There is another option in Milwaukee: charter schools. Those are public schools run by organizations such as UWM. However, a study released in March indicates charter students, also, are not doing better than their MPS counterparts.

Most other urban districts have only a public system and perhaps a smattering of charter schools. That’s the case in Aldine, Texas, in the northern part of Houston. We called the district to ask how it’s been able to win national awards for student achievement, while having characteristics similar to MPS. Eighty-four percent of Aldine’s students qualify for lunch subsidies - an indication of poverty, a good number barely speak English and 97 percent are from minority groups.

Superintendent Wanda Bamberg says test scores were unacceptable, until district leaders imposed an academic structure. They designed one curriculum, dictating everything from the skills students must master before moving on, to the dates teachers must cover certain subjects.

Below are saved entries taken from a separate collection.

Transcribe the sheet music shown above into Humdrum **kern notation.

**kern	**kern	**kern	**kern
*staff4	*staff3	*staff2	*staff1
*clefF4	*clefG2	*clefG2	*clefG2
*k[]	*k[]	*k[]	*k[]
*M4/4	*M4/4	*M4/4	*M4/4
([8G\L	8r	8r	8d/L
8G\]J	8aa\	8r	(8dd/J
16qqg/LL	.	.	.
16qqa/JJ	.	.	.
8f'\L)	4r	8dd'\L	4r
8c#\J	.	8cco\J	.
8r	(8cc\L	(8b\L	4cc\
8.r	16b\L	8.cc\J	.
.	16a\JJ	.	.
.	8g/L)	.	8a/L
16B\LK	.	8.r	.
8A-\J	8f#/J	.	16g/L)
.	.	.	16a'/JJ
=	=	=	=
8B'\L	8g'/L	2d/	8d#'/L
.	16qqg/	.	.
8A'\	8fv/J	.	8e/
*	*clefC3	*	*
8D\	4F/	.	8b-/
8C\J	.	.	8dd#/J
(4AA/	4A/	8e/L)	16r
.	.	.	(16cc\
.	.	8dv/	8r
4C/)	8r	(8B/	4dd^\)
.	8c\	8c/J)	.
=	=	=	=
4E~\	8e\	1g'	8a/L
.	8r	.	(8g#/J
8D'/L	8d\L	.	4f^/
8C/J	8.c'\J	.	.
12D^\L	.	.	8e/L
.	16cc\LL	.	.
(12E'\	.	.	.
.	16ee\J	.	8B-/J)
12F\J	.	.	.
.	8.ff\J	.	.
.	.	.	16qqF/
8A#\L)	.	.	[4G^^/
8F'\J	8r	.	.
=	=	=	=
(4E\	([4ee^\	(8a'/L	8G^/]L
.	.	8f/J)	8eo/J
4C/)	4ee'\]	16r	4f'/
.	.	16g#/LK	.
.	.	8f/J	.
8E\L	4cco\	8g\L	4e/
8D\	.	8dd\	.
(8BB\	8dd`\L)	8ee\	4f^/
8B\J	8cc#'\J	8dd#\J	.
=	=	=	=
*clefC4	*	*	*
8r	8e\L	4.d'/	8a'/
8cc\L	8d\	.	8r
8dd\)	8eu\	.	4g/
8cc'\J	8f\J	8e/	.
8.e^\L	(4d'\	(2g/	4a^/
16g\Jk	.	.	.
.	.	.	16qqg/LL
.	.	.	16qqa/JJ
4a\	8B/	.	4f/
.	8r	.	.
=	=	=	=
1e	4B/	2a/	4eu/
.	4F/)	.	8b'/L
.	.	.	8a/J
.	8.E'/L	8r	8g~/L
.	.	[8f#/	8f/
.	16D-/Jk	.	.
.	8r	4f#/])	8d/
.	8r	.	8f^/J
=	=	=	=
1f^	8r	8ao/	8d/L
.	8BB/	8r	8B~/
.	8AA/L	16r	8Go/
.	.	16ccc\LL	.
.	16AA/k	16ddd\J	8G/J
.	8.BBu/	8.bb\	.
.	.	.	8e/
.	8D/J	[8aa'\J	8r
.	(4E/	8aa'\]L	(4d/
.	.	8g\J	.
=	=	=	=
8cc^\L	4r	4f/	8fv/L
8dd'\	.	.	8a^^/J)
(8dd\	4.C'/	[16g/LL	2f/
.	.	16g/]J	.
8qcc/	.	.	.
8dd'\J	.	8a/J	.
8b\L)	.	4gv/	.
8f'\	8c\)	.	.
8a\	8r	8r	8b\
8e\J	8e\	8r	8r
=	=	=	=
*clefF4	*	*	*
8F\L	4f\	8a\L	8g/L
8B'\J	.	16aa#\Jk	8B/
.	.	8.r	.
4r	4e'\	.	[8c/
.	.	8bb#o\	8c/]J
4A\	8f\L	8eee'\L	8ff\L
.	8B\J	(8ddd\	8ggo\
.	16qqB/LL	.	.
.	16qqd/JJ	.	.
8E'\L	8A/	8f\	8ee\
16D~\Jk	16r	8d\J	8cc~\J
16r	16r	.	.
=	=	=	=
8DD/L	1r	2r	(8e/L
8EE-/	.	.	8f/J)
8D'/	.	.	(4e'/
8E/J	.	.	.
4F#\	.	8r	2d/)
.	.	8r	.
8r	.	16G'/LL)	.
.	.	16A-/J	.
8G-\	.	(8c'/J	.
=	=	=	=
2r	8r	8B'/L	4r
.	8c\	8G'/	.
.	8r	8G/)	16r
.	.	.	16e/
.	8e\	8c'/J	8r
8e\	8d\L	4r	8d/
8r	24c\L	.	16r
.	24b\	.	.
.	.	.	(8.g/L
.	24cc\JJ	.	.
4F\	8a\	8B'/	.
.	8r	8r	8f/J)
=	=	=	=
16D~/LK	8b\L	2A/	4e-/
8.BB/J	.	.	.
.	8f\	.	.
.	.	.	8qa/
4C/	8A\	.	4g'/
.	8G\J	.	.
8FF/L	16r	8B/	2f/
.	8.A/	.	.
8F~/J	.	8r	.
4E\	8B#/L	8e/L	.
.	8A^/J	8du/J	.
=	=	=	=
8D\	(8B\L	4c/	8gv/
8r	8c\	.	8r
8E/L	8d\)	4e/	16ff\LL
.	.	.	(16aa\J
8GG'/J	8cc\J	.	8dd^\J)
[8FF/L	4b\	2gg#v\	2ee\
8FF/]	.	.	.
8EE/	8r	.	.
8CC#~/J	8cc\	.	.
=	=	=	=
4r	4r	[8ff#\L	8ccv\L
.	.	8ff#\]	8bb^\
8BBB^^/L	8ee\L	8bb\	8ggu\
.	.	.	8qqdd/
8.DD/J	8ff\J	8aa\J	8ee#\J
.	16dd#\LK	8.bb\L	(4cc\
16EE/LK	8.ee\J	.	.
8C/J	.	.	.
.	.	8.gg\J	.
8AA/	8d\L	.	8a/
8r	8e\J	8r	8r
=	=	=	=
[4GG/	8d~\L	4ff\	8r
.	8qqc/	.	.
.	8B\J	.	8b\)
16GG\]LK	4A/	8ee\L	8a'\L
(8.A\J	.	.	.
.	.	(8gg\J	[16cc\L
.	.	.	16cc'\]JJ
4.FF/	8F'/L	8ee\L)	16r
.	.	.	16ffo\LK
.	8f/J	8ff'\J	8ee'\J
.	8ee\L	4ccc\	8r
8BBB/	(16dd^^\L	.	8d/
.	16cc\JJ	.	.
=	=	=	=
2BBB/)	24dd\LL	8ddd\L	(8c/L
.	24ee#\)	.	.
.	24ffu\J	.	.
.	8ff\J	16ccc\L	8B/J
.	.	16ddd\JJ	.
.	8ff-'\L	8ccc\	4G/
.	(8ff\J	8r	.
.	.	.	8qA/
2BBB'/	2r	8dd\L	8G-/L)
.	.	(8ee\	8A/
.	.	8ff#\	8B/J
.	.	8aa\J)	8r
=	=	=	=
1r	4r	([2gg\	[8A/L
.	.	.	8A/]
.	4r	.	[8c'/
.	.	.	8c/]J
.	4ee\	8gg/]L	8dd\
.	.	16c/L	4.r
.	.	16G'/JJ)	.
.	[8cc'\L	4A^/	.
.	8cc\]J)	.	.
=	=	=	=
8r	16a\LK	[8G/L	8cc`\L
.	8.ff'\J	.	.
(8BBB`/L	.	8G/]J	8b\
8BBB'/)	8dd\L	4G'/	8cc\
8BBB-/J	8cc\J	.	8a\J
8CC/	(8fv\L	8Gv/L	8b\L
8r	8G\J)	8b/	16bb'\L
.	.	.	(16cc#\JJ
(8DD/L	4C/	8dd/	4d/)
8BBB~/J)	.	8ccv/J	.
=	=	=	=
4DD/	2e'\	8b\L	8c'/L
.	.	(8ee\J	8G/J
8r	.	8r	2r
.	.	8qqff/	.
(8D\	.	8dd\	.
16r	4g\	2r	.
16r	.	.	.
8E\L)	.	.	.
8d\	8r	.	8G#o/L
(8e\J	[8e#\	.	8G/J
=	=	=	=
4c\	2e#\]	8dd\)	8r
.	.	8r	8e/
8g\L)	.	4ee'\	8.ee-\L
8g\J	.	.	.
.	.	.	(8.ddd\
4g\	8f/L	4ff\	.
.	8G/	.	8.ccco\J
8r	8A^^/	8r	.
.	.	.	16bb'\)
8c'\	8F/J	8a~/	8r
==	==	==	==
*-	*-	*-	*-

“And I would go into buildings where they would say to me, I don’t like the scope and sequence, I don’t want to do it, you’ve taken away my creativity. And we knew that it was change and we knew we needed to support this change, but we never backed away from it,” Bamberg says.

Bamberg says other districts have begun following the same strategy, observing its success and the elation of the community.

Sister Joel Read says MPS is working on a standard curriculum, especially hoping to keep the 32 percent of students who change schools, on track. But she wishes the collective community attitude here would be more positive.

“This is the time to really rise to the occasion and to get behind that system and to make demands of it. Children don’t have control over what’s happening to them,” Read says.

As for choice and charter schools, Read says the community must also demand they succeed or put them out of business.